The question I'm interested in pursuing is: How has climate change affected polar bear populations? Is this too narrow or irrelevant? Also, because none of the groups on the wiki looked into this subject, am I required to find my own research for the proposal or do I merely state how I plan to research this topic?

Response:

On its face the question doesn't seem too narrow, but consider the other criteria for questions-at-issue in the Academic Argument: is it debatable and significant? What kind of claim will result? Can you form an interpretive thesis that doesn't just describe a piece of reality?
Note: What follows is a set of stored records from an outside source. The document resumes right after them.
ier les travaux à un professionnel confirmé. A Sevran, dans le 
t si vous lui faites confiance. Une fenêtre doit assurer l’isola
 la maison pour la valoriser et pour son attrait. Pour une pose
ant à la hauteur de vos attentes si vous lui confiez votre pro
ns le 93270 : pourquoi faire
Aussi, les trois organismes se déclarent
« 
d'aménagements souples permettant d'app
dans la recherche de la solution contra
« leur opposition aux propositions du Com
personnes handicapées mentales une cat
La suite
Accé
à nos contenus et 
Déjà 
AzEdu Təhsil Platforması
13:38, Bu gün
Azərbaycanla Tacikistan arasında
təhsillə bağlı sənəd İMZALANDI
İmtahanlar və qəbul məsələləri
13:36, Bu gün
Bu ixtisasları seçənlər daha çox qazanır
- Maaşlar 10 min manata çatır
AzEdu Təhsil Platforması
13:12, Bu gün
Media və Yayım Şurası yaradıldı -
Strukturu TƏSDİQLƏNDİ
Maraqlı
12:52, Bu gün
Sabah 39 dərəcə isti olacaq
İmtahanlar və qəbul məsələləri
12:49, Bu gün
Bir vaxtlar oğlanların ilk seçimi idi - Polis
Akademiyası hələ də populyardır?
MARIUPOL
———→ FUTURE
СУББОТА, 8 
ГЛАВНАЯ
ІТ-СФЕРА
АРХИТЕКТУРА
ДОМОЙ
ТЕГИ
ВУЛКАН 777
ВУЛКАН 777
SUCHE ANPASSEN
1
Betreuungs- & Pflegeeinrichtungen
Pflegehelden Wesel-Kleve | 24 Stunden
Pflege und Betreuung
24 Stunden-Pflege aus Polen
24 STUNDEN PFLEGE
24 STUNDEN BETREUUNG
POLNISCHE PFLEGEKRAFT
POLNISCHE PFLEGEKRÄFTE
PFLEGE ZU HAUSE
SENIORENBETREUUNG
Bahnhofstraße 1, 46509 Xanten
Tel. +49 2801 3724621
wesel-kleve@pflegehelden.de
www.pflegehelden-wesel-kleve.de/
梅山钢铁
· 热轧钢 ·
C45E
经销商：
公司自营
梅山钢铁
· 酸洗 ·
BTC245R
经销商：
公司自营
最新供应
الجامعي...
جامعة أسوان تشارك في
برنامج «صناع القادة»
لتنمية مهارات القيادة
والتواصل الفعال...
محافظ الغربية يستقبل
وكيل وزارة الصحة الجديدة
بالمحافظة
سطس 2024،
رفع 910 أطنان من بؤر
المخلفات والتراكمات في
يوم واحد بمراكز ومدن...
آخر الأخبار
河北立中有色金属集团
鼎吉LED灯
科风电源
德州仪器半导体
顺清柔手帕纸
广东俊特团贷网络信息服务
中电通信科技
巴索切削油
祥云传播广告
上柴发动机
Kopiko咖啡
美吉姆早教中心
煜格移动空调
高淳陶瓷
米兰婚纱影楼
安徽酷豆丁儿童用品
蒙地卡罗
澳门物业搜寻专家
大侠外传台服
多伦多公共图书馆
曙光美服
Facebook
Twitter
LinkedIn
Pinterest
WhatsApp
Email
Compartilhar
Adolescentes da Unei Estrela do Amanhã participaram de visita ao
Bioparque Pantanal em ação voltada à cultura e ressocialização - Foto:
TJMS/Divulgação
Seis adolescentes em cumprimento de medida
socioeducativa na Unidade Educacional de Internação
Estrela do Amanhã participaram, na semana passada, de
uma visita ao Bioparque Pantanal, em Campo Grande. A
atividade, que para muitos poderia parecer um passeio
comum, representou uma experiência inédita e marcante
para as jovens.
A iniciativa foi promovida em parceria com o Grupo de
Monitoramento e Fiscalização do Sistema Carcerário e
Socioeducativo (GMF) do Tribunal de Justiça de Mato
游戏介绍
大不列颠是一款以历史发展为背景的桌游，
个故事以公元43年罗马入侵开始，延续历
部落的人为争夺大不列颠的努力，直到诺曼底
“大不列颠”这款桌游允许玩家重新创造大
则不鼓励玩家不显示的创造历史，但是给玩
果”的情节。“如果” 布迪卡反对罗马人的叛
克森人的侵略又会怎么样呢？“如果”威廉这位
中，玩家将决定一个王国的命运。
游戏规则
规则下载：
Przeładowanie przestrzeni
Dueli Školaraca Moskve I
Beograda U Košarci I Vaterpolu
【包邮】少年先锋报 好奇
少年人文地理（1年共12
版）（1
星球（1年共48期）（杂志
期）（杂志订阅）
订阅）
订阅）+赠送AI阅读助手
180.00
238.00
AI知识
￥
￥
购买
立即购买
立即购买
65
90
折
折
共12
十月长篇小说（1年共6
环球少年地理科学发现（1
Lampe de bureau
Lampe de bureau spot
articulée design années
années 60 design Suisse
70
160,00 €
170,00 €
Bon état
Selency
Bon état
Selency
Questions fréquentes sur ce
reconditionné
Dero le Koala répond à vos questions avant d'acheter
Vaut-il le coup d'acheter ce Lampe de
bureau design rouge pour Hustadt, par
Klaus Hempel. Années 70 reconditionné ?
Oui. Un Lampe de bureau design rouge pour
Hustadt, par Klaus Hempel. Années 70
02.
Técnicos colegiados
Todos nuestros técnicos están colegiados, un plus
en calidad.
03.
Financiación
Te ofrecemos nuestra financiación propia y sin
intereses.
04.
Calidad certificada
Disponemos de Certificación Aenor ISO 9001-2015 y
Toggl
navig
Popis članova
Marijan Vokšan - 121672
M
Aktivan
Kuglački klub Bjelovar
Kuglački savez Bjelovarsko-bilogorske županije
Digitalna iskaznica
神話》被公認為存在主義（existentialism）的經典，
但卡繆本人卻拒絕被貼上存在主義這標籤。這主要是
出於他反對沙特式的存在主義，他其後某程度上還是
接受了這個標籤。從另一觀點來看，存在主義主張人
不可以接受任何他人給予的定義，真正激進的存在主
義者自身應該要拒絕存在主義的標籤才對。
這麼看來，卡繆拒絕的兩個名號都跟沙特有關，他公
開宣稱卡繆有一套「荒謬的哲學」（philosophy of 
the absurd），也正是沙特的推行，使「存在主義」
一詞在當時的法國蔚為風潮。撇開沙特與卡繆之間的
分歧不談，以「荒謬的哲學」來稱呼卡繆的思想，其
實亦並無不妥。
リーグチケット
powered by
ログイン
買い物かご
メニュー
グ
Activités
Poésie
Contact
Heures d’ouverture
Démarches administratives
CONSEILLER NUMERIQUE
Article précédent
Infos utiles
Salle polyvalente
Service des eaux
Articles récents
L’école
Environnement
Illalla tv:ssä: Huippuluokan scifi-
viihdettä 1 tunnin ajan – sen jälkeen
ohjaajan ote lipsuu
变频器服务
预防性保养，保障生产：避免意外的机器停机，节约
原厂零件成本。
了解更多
If you can locate a particular debate about the extent to which climate change is affecting the polar bear, then you may have fertile ground for argument, but you may also find overwhelming consensus about the severity of climate change's impact on that species. Now that you have a topic that feels personally significant, how can you tweak your question to generate arguments about the polar bear's ecological worth, or its iconic status as a symbol in climate change rhetoric? Those are just some possible avenues for debate. As to the research query: two groups researched ecology, and I'm noticing sources on those wiki pages that provide a starting point for inquiry, such as:

Berteaux, Dominique, et al. "Keeping Pace with Fast Climate Change: Can Arctic Life Count on Evolution?" Integrative and Comparative Biology 44.2 (April 2004): 140-151. Web of Science. Web. 18 Oct. 2009.

In the end you may not use this source, but at minimum it should provide an interesting works cited list, some names of Arctic scientists, and a journal for further exploration. Plans are great to include, but the proposal also needs to specifically cite potential sources and stakeholders under "Evidence and Arguments" as well as "Rationale and Audience."